┌─ Extracted material

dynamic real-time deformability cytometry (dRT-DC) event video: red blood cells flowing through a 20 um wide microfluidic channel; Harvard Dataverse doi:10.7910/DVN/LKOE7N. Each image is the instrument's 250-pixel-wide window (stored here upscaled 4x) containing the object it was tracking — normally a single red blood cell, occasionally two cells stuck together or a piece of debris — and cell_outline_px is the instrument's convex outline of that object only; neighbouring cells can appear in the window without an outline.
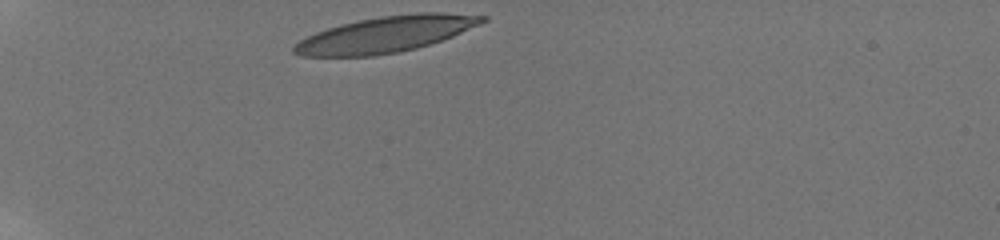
{"species": "human", "species_latin": "Homo sapiens", "temperature_condition": "room temperature", "stored_images_in_passage": 34, "camera_frame_rate_fps": 3000, "um_per_image_px": 0.085, "donor": {"sex": "male"}, "frame": {"image": 1, "passage_image": 1, "time_ms": 0.0, "image_size_px": [1000, 240], "cell_outline_px": [[488, 20], [480, 24], [452, 36], [416, 48], [376, 56], [300, 56], [292, 52], [292, 48], [300, 40], [316, 32], [340, 24], [380, 16], [416, 12], [444, 12], [488, 16]], "centroid_in_image_um": [32.8, 2.91], "position_along_channel_um": 52.2, "area_um2": 39.3}}
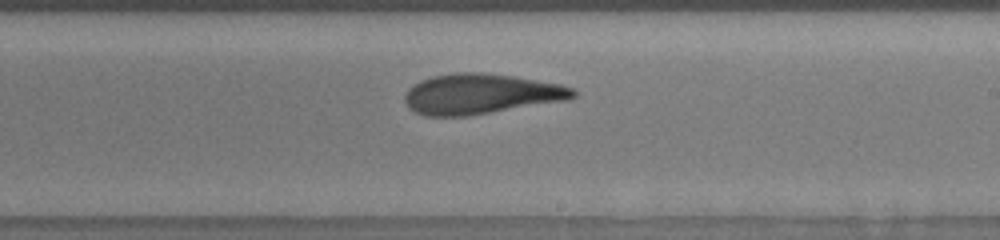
{"frame": {"image": 2, "passage_image": 20, "time_ms": 6.333, "image_size_px": [1000, 240], "cell_outline_px": [[576, 96], [568, 100], [468, 116], [424, 116], [408, 108], [404, 100], [404, 96], [408, 88], [412, 84], [420, 80], [432, 76], [456, 72], [480, 72], [512, 76], [560, 84], [572, 88], [576, 92]], "centroid_in_image_um": [40.83, 7.99], "position_along_channel_um": 248.2, "area_um2": 39.65}}
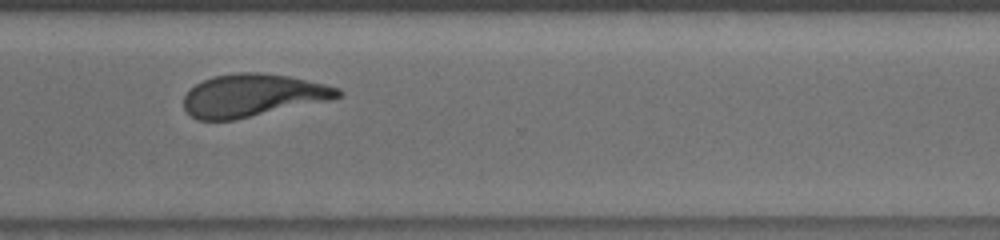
{"frame": {"image": 3, "passage_image": 28, "time_ms": 9.0, "image_size_px": [1000, 240], "cell_outline_px": [[344, 92], [340, 96], [332, 100], [232, 120], [196, 120], [184, 108], [184, 96], [196, 84], [204, 80], [216, 76], [236, 72], [260, 72], [288, 76], [324, 84], [340, 88]], "centroid_in_image_um": [21.51, 8.11], "position_along_channel_um": 349.1, "area_um2": 38.15}, "authors_computed_cell_mechanics": {"area_um2": 39.7086, "velocity_mm_per_s": 3.7877, "shape_relaxation_time_tau1_ms": 4.7252, "shape_relaxation_time_tau2_ms": 1.8457, "deformation_change_tau1": 0.1932, "deformation_change_tau2": 0.1041}}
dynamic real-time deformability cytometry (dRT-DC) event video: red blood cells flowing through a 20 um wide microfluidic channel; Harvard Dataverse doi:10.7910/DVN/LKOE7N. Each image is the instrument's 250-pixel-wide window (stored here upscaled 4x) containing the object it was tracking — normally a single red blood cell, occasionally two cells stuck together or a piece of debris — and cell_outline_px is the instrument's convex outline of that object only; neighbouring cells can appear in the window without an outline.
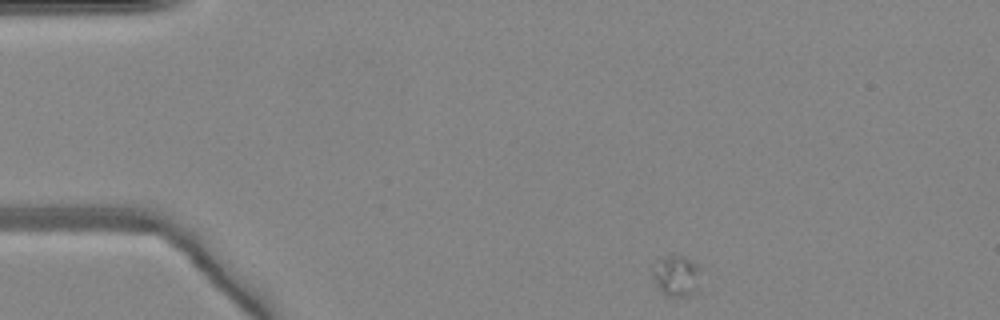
{"species": "common noctule bat (a hibernating species)", "species_latin": "Nyctalus noctula", "temperature_condition": "warm", "stored_images_in_passage": 44, "camera_frame_rate_fps": 3000, "um_per_image_px": 0.085, "animal": {"sex": "female", "body_mass_g": 24.6, "forearm_length_mm": 56.2}, "frame": {"image": 1, "passage_image": 1, "time_ms": 0.0, "image_size_px": [1000, 320], "cell_outline_px": [[700, 268], [696, 288], [692, 296], [664, 296], [660, 292], [652, 276], [652, 268], [660, 256], [684, 256], [696, 264]], "centroid_in_image_um": [57.44, 23.45], "position_along_channel_um": 27.6, "area_um2": 11.5}}
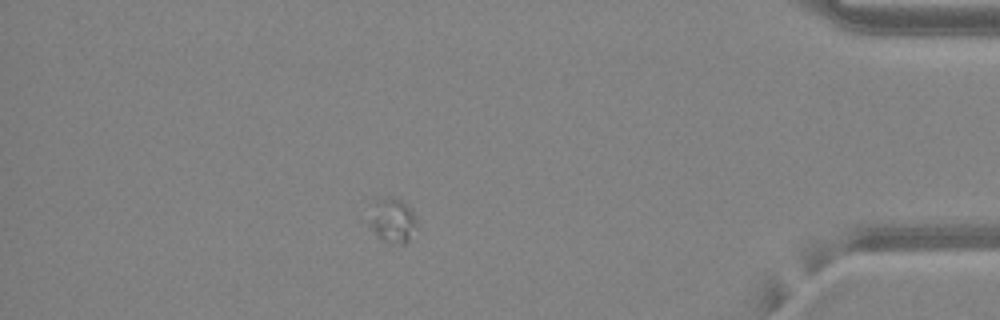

└─

Could you reproduce every record above exactly, leaving out the pictures?

dynamic real-time deformability cytometry (dRT-DC) event video: red blood cells flowing through a 20 um wide microfluidic channel; Harvard Dataverse doi:10.7910/DVN/LKOE7N. Each image is the instrument's 250-pixel-wide window (stored here upscaled 4x) containing the object it was tracking — normally a single red blood cell, occasionally two cells stuck together or a piece of debris — and cell_outline_px is the instrument's convex outline of that object only; neighbouring cells can appear in the window without an outline.
{"species": "human", "species_latin": "Homo sapiens", "temperature_condition": "room temperature", "stored_images_in_passage": 34, "camera_frame_rate_fps": 3000, "um_per_image_px": 0.085, "donor": {"sex": "male"}, "frame": {"image": 1, "passage_image": 1, "time_ms": 0.0, "image_size_px": [1000, 240], "cell_outline_px": [[488, 20], [480, 24], [452, 36], [416, 48], [376, 56], [300, 56], [292, 52], [292, 48], [300, 40], [316, 32], [340, 24], [380, 16], [416, 12], [444, 12], [488, 16]], "centroid_in_image_um": [32.8, 2.91], "position_along_channel_um": 52.2, "area_um2": 39.3}}
{"frame": {"image": 2, "passage_image": 20, "time_ms": 6.333, "image_size_px": [1000, 240], "cell_outline_px": [[576, 96], [568, 100], [468, 116], [424, 116], [408, 108], [404, 100], [404, 96], [408, 88], [412, 84], [420, 80], [432, 76], [456, 72], [480, 72], [512, 76], [560, 84], [572, 88], [576, 92]], "centroid_in_image_um": [40.83, 7.99], "position_along_channel_um": 248.2, "area_um2": 39.65}}
{"frame": {"image": 3, "passage_image": 28, "time_ms": 9.0, "image_size_px": [1000, 240], "cell_outline_px": [[344, 92], [340, 96], [332, 100], [232, 120], [196, 120], [184, 108], [184, 96], [196, 84], [204, 80], [216, 76], [236, 72], [260, 72], [288, 76], [324, 84], [340, 88]], "centroid_in_image_um": [21.51, 8.11], "position_along_channel_um": 349.1, "area_um2": 38.15}, "authors_computed_cell_mechanics": {"area_um2": 39.7086, "velocity_mm_per_s": 3.7877, "shape_relaxation_time_tau1_ms": 4.7252, "shape_relaxation_time_tau2_ms": 1.8457, "deformation_change_tau1": 0.1932, "deformation_change_tau2": 0.1041}}
dynamic real-time deformability cytometry (dRT-DC) event video: red blood cells flowing through a 20 um wide microfluidic channel; Harvard Dataverse doi:10.7910/DVN/LKOE7N. Each image is the instrument's 250-pixel-wide window (stored here upscaled 4x) containing the object it was tracking — normally a single red blood cell, occasionally two cells stuck together or a piece of debris — and cell_outline_px is the instrument's convex outline of that object only; neighbouring cells can appear in the window without an outline.
{"species": "common noctule bat (a hibernating species)", "species_latin": "Nyctalus noctula", "temperature_condition": "warm", "stored_images_in_passage": 44, "camera_frame_rate_fps": 3000, "um_per_image_px": 0.085, "animal": {"sex": "female", "body_mass_g": 24.6, "forearm_length_mm": 56.2}, "frame": {"image": 1, "passage_image": 1, "time_ms": 0.0, "image_size_px": [1000, 320], "cell_outline_px": [[700, 268], [696, 288], [692, 296], [664, 296], [660, 292], [652, 276], [652, 268], [660, 256], [684, 256], [696, 264]], "centroid_in_image_um": [57.44, 23.45], "position_along_channel_um": 27.6, "area_um2": 11.5}}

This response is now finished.